Built and trained a convolutional neural network for end-to-end driving in a simulator, using TensorFlow and Keras.
(Note: the hyperlinks only works if you are on the homepage of this GitHub reop, and if you are viewing it in “github.io” you can be redirected by clicking the View the Project on GitHub on the top)
You can also build it by yourself from here.
Anaconda is used for managing my dependencies.
conda env create -f environment-gpu.yml
source activate evn-gpu
My computer setting is as follows:
Using the Udacity provided simulator and my drive.py file, the car can be driven autonomously around the track by following two steps:
(1) Launch the Udacity simulator, and enter AUTONOMOUS MODE.
(2) Drive the car by executing:
python drive.py model.h5
(1) Launch the Udacity simulator, and enter TRAINING MODE.
(2) Record your own manual driving sequences and save them as csv file.
(3) Train your model with saved sequences.
(4) Test your model in AUTONOMOUS MODE (following steps in 4).

My model consists of a convolution neural network with 4 conv layers which have 3x3 filter sizes and depths vary between 32 and 256, and 3 fully connected layers. The model includes RELU layers to introduce nonlinearity (e.g. code line 145), and the data is normalized in the model using a Keras lambda layer (code line 143).
The model contains dropout layers in order to reduce overfitting (model.py lines 147 and 150). The model was trained and validated on different data sets to reduce overfitting (code line 214-218). The model was tested by running it through the simulator and ensuring that the vehicle could stay on the track.
The model used an adam optimizer, so the learning rate was not tuned manually (model.py line 225). The batch_size and nb_epoch are set (model.py line 163 and 244)
Training data was chosen to keep the vehicle driving on the road. There are three cameras (left, center, right) mounted on the front of the car, and I used all three cameras in training. This is because we need to handle the issue of recovering from being off-center. For details about how I created the training data, see the next section.
The simulator has three cameras: a center, right and left camera. One example is as follows:

To capture good driving behavior, I recorded two laps on track 1 using center lane driving. In the training stage, I use all three cameras as training inputs. This is because we need to handle the issue of recovering from being off-center driving. How to achieve this:

In the simulator, we could also weave all over the road and turn recording on and off to record recovery driving. However, in a real car, that’s not really possible, or at least not legally. So, I decided not to record the vehicle recovering from the left side and right sides of the road back to center.
Then after a few test with my network, I found it doesn’t perform well in sharp turns, so I record a few more driving examples in turning for my network to learn.

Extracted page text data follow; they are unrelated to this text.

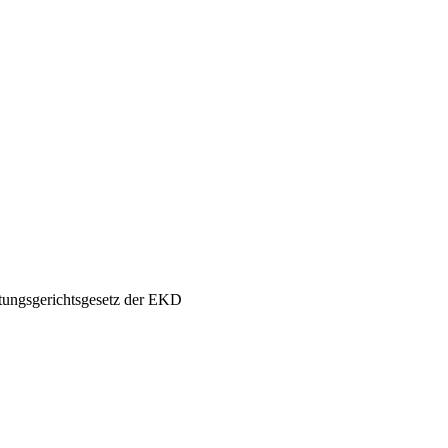
ungsgerichtsgesetz der EKD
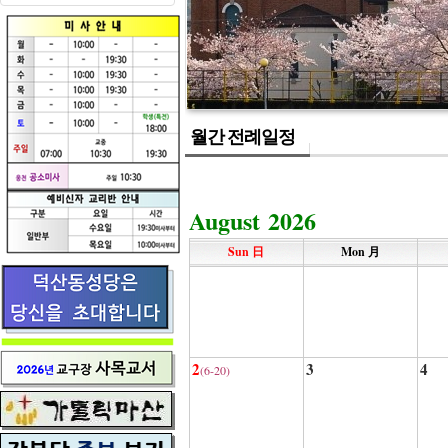
월간 전례일정
August 2026
Sun 日
Mon 月
2
3
4
(6-20)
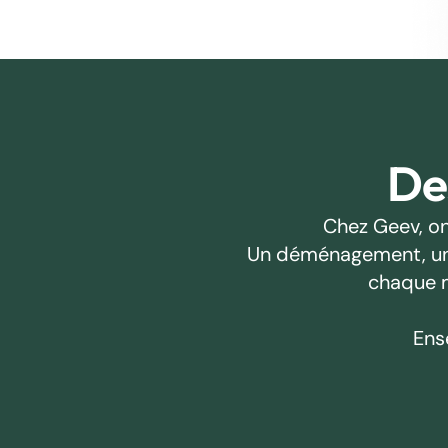
Des
Chez Geev, on
Un déménagement, un pr
chaque m
Ens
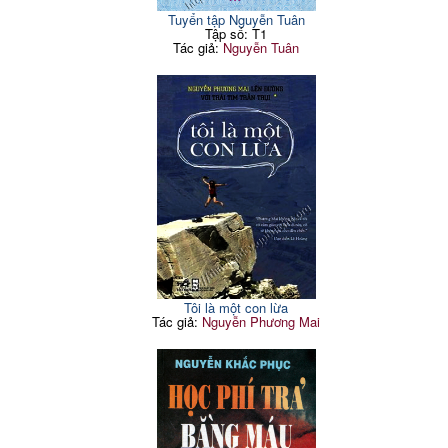
Tuyển tập Nguyễn Tuân
Tập số: T1
Tác giả:
Nguyễn Tuân
Tôi là một con lừa
Tác giả:
Nguyễn Phương Mai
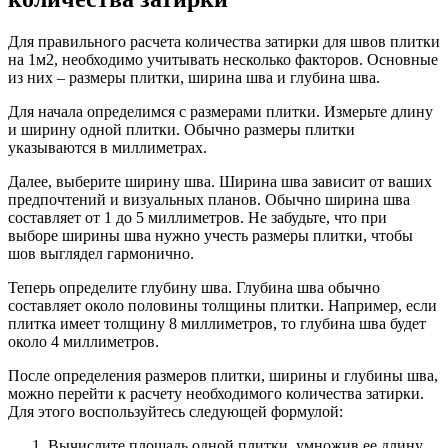
Для правильного расчета количества затирки для швов плитки
на 1м2, необходимо учитывать несколько факторов. Основные
из них – размеры плитки, ширина шва и глубина шва.
Для начала определимся с размерами плитки. Измерьте длину
и ширину одной плитки. Обычно размеры плитки
указываются в миллиметрах.
Далее, выберите ширину шва. Ширина шва зависит от ваших
предпочтений и визуальных планов. Обычно ширина шва
составляет от 1 до 5 миллиметров. Не забудьте, что при
выборе ширины шва нужно учесть размеры плитки, чтобы
шов выглядел гармонично.
Теперь определите глубину шва. Глубина шва обычно
составляет около половины толщины плитки. Например, если
плитка имеет толщину 8 миллиметров, то глубина шва будет
около 4 миллиметров.
После определения размеров плитки, ширины и глубины шва,
можно перейти к расчету необходимого количества затирки.
Для этого воспользуйтесь следующей формулой:
Вычислите площадь одной плитки, умножив ее длину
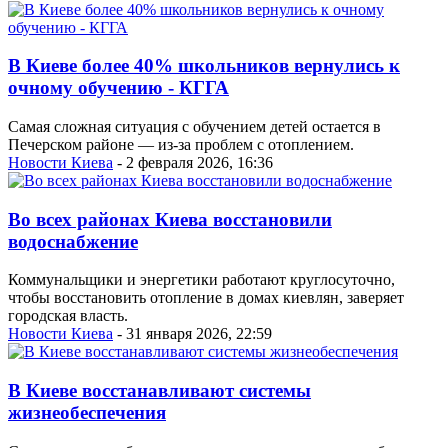
В Киеве более 40% школьников вернулись к
очному обучению - КГГА
Самая сложная ситуация с обучением детей остается в
Печерском районе — из-за проблем с отоплением.
Новости Киева
- 2 февраля 2026, 16:36
Во всех районах Киева восстановили
водоснабжение
Коммунальщики и энергетики работают круглосуточно,
чтобы восстановить отопление в домах киевлян, заверяет
городская власть.
Новости Киева
- 31 января 2026, 22:59
В Киеве восстанавливают системы
жизнеобеспечения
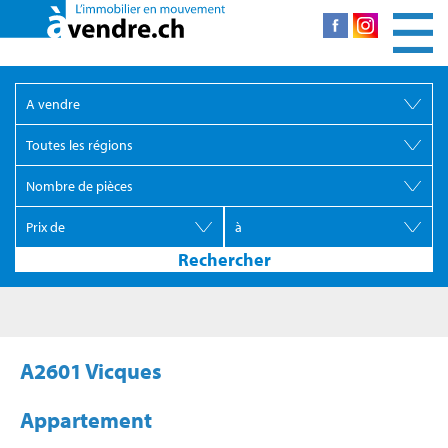
A2601 Vicques
Appartement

When we process the left and right camera, we add corrections (+0.2 or -0.2) for their steering angles because we only know the ground-truth steering angle for the center camera (as given by Udacity simulator). Therefore, it may introduce some small errors for the steering angles of left and right images. So, I decided that in the validation data, I only use the center camera. Finally randomly shuffled the data set and put 30% of the data into a validation set (code line 214).
I used this training data for training the model. The validation set helped determine if the model was over or under fitting. The ideal number of epochs was 4 as evidenced by the validation loss is not getting lower anymore. I used an adam optimizer so that manually training the learning rate wasn’t necessary.
My first attempt was to use a convolution neural network model similar to the LeNet, however it doesn’t performs well enough, high loss in both training and validation. So, I take two approaches: (1) balance the training data as well as (2) change the model similar to VGG net - with configuration A
My proposed model is derived from VGG and LeNet, which is more complex than LeNet but smaller than VGG. Later, I found that my model had a low mean squared error on the training set but a high mean squared error on the validation set, which implied that the model was overfitting. So, I added tow dropout layers into the model and reduce the number of neurons in FC layers. Then I noticed that both the train loss and validation loss are small.
In the driving test, I found that the model works on both track 1 and even an unseen track 2 without leaving the road.